**Problem to solve**
Print each line of the material below word for word, leaving nothing out and changing nothing.

**Material provided**
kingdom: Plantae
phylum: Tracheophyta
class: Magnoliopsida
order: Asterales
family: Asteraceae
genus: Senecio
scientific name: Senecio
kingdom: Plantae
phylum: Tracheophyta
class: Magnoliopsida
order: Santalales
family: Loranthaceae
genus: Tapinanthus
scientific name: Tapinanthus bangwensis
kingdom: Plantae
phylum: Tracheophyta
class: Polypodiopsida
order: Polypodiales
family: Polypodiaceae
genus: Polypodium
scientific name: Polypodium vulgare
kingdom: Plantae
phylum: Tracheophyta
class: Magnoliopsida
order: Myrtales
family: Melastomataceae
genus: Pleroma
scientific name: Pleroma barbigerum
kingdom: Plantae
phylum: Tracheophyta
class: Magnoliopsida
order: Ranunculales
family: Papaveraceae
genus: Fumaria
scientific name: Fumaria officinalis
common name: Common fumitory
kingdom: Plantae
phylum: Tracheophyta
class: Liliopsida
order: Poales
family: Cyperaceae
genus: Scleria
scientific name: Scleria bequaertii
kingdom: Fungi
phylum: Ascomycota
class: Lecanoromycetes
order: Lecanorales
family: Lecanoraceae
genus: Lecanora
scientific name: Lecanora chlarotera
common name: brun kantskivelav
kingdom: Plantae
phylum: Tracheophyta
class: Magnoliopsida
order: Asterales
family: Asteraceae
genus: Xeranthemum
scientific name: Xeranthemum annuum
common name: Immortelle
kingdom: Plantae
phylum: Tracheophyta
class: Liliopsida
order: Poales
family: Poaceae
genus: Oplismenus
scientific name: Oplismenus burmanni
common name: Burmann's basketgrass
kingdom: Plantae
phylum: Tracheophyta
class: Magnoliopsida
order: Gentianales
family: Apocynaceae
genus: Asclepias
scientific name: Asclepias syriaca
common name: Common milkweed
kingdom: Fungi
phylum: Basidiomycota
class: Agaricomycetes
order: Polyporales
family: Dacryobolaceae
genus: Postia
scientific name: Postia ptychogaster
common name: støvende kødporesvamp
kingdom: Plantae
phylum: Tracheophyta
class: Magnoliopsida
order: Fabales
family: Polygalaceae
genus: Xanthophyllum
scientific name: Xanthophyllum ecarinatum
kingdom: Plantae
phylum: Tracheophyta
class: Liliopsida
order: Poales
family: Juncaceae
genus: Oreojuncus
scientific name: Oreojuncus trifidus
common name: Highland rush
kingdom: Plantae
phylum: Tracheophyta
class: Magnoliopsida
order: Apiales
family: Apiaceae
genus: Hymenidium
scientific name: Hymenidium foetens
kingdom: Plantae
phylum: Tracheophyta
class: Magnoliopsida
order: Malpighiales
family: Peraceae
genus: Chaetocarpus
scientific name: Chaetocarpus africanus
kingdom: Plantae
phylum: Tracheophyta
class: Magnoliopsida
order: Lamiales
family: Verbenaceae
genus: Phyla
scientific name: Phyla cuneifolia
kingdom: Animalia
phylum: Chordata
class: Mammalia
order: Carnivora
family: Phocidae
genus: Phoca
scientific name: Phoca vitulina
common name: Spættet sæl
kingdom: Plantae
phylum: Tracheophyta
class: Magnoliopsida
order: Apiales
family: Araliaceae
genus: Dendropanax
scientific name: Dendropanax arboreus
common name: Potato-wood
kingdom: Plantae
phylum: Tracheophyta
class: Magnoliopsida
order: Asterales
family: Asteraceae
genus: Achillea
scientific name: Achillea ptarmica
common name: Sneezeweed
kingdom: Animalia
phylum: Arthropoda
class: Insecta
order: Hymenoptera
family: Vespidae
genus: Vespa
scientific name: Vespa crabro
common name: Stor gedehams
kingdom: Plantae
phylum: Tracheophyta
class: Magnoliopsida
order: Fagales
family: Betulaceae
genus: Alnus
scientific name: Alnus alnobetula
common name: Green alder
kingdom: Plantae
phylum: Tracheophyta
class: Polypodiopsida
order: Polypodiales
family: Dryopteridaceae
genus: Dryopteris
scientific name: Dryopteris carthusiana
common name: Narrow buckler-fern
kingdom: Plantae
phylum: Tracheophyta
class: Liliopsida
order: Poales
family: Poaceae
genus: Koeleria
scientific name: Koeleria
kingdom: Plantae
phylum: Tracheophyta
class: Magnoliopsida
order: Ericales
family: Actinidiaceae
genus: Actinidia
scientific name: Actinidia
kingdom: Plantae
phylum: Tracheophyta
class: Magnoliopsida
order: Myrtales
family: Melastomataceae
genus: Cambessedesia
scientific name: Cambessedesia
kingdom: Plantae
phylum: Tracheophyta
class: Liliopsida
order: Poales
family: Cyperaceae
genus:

**Result of the task**
kingdom: Plantae
phylum: Tracheophyta
class: Magnoliopsida
order: Asterales
family: Asteraceae
genus: Senecio
scientific name: Senecio
kingdom: Plantae
phylum: Tracheophyta
class: Magnoliopsida
order: Santalales
family: Loranthaceae
genus: Tapinanthus
scientific name: Tapinanthus bangwensis
kingdom: Plantae
phylum: Tracheophyta
class: Polypodiopsida
order: Polypodiales
family: Polypodiaceae
genus: Polypodium
scientific name: Polypodium vulgare
kingdom: Plantae
phylum: Tracheophyta
class: Magnoliopsida
order: Myrtales
family: Melastomataceae
genus: Pleroma
scientific name: Pleroma barbigerum
kingdom: Plantae
phylum: Tracheophyta
class: Magnoliopsida
order: Ranunculales
family: Papaveraceae
genus: Fumaria
scientific name: Fumaria officinalis
common name: Common fumitory
kingdom: Plantae
phylum: Tracheophyta
class: Liliopsida
order: Poales
family: Cyperaceae
genus: Scleria
scientific name: Scleria bequaertii
kingdom: Fungi
phylum: Ascomycota
class: Lecanoromycetes
order: Lecanorales
family: Lecanoraceae
genus: Lecanora
scientific name: Lecanora chlarotera
common name: brun kantskivelav
kingdom: Plantae
phylum: Tracheophyta
class: Magnoliopsida
order: Asterales
family: Asteraceae
genus: Xeranthemum
scientific name: Xeranthemum annuum
common name: Immortelle
kingdom: Plantae
phylum: Tracheophyta
class: Liliopsida
order: Poales
family: Poaceae
genus: Oplismenus
scientific name: Oplismenus burmanni
common name: Burmann's basketgrass
kingdom: Plantae
phylum: Tracheophyta
class: Magnoliopsida
order: Gentianales
family: Apocynaceae
genus: Asclepias
scientific name: Asclepias syriaca
common name: Common milkweed
kingdom: Fungi
phylum: Basidiomycota
class: Agaricomycetes
order: Polyporales
family: Dacryobolaceae
genus: Postia
scientific name: Postia ptychogaster
common name: støvende kødporesvamp
kingdom: Plantae
phylum: Tracheophyta
class: Magnoliopsida
order: Fabales
family: Polygalaceae
genus: Xanthophyllum
scientific name: Xanthophyllum ecarinatum
kingdom: Plantae
phylum: Tracheophyta
class: Liliopsida
order: Poales
family: Juncaceae
genus: Oreojuncus
scientific name: Oreojuncus trifidus
common name: Highland rush
kingdom: Plantae
phylum: Tracheophyta
class: Magnoliopsida
order: Apiales
family: Apiaceae
genus: Hymenidium
scientific name: Hymenidium foetens
kingdom: Plantae
phylum: Tracheophyta
class: Magnoliopsida
order: Malpighiales
family: Peraceae
genus: Chaetocarpus
scientific name: Chaetocarpus africanus
kingdom: Plantae
phylum: Tracheophyta
class: Magnoliopsida
order: Lamiales
family: Verbenaceae
genus: Phyla
scientific name: Phyla cuneifolia
kingdom: Animalia
phylum: Chordata
class: Mammalia
order: Carnivora
family: Phocidae
genus: Phoca
scientific name: Phoca vitulina
common name: Spættet sæl
kingdom: Plantae
phylum: Tracheophyta
class: Magnoliopsida
order: Apiales
family: Araliaceae
genus: Dendropanax
scientific name: Dendropanax arboreus
common name: Potato-wood
kingdom: Plantae
phylum: Tracheophyta
class: Magnoliopsida
order: Asterales
family: Asteraceae
genus: Achillea
scientific name: Achillea ptarmica
common name: Sneezeweed
kingdom: Animalia
phylum: Arthropoda
class: Insecta
order: Hymenoptera
family: Vespidae
genus: Vespa
scientific name: Vespa crabro
common name: Stor gedehams
kingdom: Plantae
phylum: Tracheophyta
class: Magnoliopsida
order: Fagales
family: Betulaceae
genus: Alnus
scientific name: Alnus alnobetula
common name: Green alder
kingdom: Plantae
phylum: Tracheophyta
class: Polypodiopsida
order: Polypodiales
family: Dryopteridaceae
genus: Dryopteris
scientific name: Dryopteris carthusiana
common name: Narrow buckler-fern
kingdom: Plantae
phylum: Tracheophyta
class: Liliopsida
order: Poales
family: Poaceae
genus: Koeleria
scientific name: Koeleria
kingdom: Plantae
phylum: Tracheophyta
class: Magnoliopsida
order: Ericales
family: Actinidiaceae
genus: Actinidia
scientific name: Actinidia
kingdom: Plantae
phylum: Tracheophyta
class: Magnoliopsida
order: Myrtales
family: Melastomataceae
genus: Cambessedesia
scientific name: Cambessedesia
kingdom: Plantae
phylum: Tracheophyta
class: Liliopsida
order: Poales
family: Cyperaceae
genus:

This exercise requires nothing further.